While the characters are traditionally depicted in claymation, the TV show was cel animated by Murakami-Wolf-Swenson. It did, however, maintain Will Vinton as creative director and executive producer.

==Plot==
The series takes place in a world populated by anthropomorphic fruits and vegetables. It focuses on the main characters, a music band called the California Raisins: A.C. (vocals), Beebop (drums), Stretch (bass), and Red (guitar/piano). Each episode has one or more musical numbers, all of which were originally performed by most Motown artists.

==Cast==

- Cam Clarke as Beebop Arborman
- Brian Cummings as Lick Broccoli
- James Jonah Cummings as A.C. Arborman, and Leonard Limabean
- Brian Mitchell as Red Raisin
- Dorian Harewood as Stretch Thompson, and Red ("No Business Like Shoe Business")
- Gaille Heidemann as Shirelle
- Michele Mariana as Lulu Arborman (Mom)
- Rebecca Gilchrist as Dixie
- Willard E. Pugh
- Cree Summer as Crystal
- Todd Tolces as Rudy Bagaman

==Episodes==

| No. | Title | Written by | Original release date |
| 1 | "The Apple, Raisin-Style" | Larry DiTillio | September 16, 1989 |
The band heads to New York City to find Mom just in time for a gig. Songs: "I Heard It Through the Grapevine", "The Way You Do the Things You Do", "Dancing in the Street"
| 2 | "No Business Like Shoe Business" | Rowby Goren | September 23, 1989 |
Red is given shoes with a mind of their own. Songs: "Beechwood 4-5789", "Get Ready", "Do You Love Me"
| 3 | "School is Cool" | Larry DiTillio | September 30, 1989 |
Stretch has to go to high school again, so the others join him.
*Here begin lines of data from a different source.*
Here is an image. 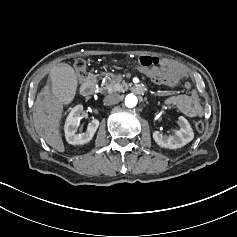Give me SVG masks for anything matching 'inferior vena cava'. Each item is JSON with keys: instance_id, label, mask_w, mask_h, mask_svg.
<instances>
[{"instance_id": "1", "label": "inferior vena cava", "mask_w": 237, "mask_h": 237, "mask_svg": "<svg viewBox=\"0 0 237 237\" xmlns=\"http://www.w3.org/2000/svg\"><path fill=\"white\" fill-rule=\"evenodd\" d=\"M119 100H120L119 94H110V95L105 96L103 102L105 105H112V104L118 103Z\"/></svg>"}]
</instances>
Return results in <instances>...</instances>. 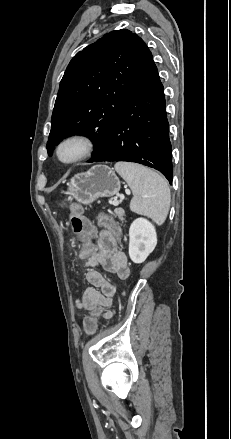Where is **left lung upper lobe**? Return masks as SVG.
Returning a JSON list of instances; mask_svg holds the SVG:
<instances>
[{
    "label": "left lung upper lobe",
    "mask_w": 231,
    "mask_h": 439,
    "mask_svg": "<svg viewBox=\"0 0 231 439\" xmlns=\"http://www.w3.org/2000/svg\"><path fill=\"white\" fill-rule=\"evenodd\" d=\"M151 60L145 42L129 30L105 34L78 52L60 82L47 142L48 154L52 155L62 139L82 134L95 144L91 160L94 159Z\"/></svg>",
    "instance_id": "1"
}]
</instances>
Songs: "Shake Me, Wake Me (When It's Over)", "ABC", "You Got What It Takes"
| 4 | "A Royal Mess" | Rowby Goren | October 7, 1989 |
The raisins fly to a castle, where they perform for a king. Songs: "Shop Around", "Just My Imagination (Running Away with Me)", "Save the Last Dance for Me"
| 5 | "Lights, Camera, Disaster" | Rowby Goren | October 14, 1989 |
The band is asked to act for the first time in a big Hollywood feature. Song: "Stop! In the Name of Love"
| 6 | "The Good, the Bad & the Broccoli" | Larry DiTillio | October 21, 1989 |
The band has their first encounter with Lick Broccoli and his band of vegetables. Songs: "Ain't That Peculiar", "Baby Love"
| 7 | "Abracadabra Beebop" | Rowby Goren | October 28, 1989 |
Beebop desires to leave the band and become a full-time magician. Songs: "I Like It Like That", "I Can't Get Next to You", "Do You Believe in Magic"
| 8 | "The Grape Outdoors" | Larry DiTillio | November 4, 1989 |
The raisins go on a camping trip. Songs: "You're All I Need to Get By", "The Wanderer" "Oh How Happy"
| 9 | "Rocket n' Rollin' Raisins" | Rowby Goren | November 11, 1989 |
The band plays at a futuristic club, only to discover they're being launched into outer space! Songs: "You Keep Me Hangin' On", "Mashed Potato Time", "Going to a Go-Go"
| 10 | "Hold That Jungle" | Rowby Goren | November 18, 1989 |
The band heads to the jungles of Africa for a wild expedition. Songs: "Nowhere to Run", "Quicksand", "Ain't No Mountain High Enough"
| 11 | "Olivera Street" | Larry DiTillio | November 25, 1989 |
The raisins are given a star on the sidewalk of the world-famous "Olivera Street." Songs: "Sir Duke", "I'll Be Doggone", "Let's Get Serious"
| 12 | "Picture-Perfect Shirelle" | Rowby Goren | December 2, 1989 |
Shirelle becomes a model and wants to split with her band-mates. Songs: "Ain't Nothing Like the Real Thing", "My Cherie Amour", "I Second That Emotion"
| 13 | "You Can't Grow Home Again" | Larry DiTillio | December 9, 1989 |
A.C, Beebop, and Mom head home for a family reunion. Songs: "(I'm a) Road Runner", "This Old Heart of Mine (Is Weak for You)", "I Just Want to Celebrate"

==Home media==
On November 15, 2011, Hen's Tooth Video released The California Raisins Collection on DVD in Region 1 for the first time. The 2-disc set features all 13 episodes of the series as well as the two original claymation specials, Meet the Raisins! and The Raisins: Sold Out!: The California Raisins II, along with 4 original TV ads.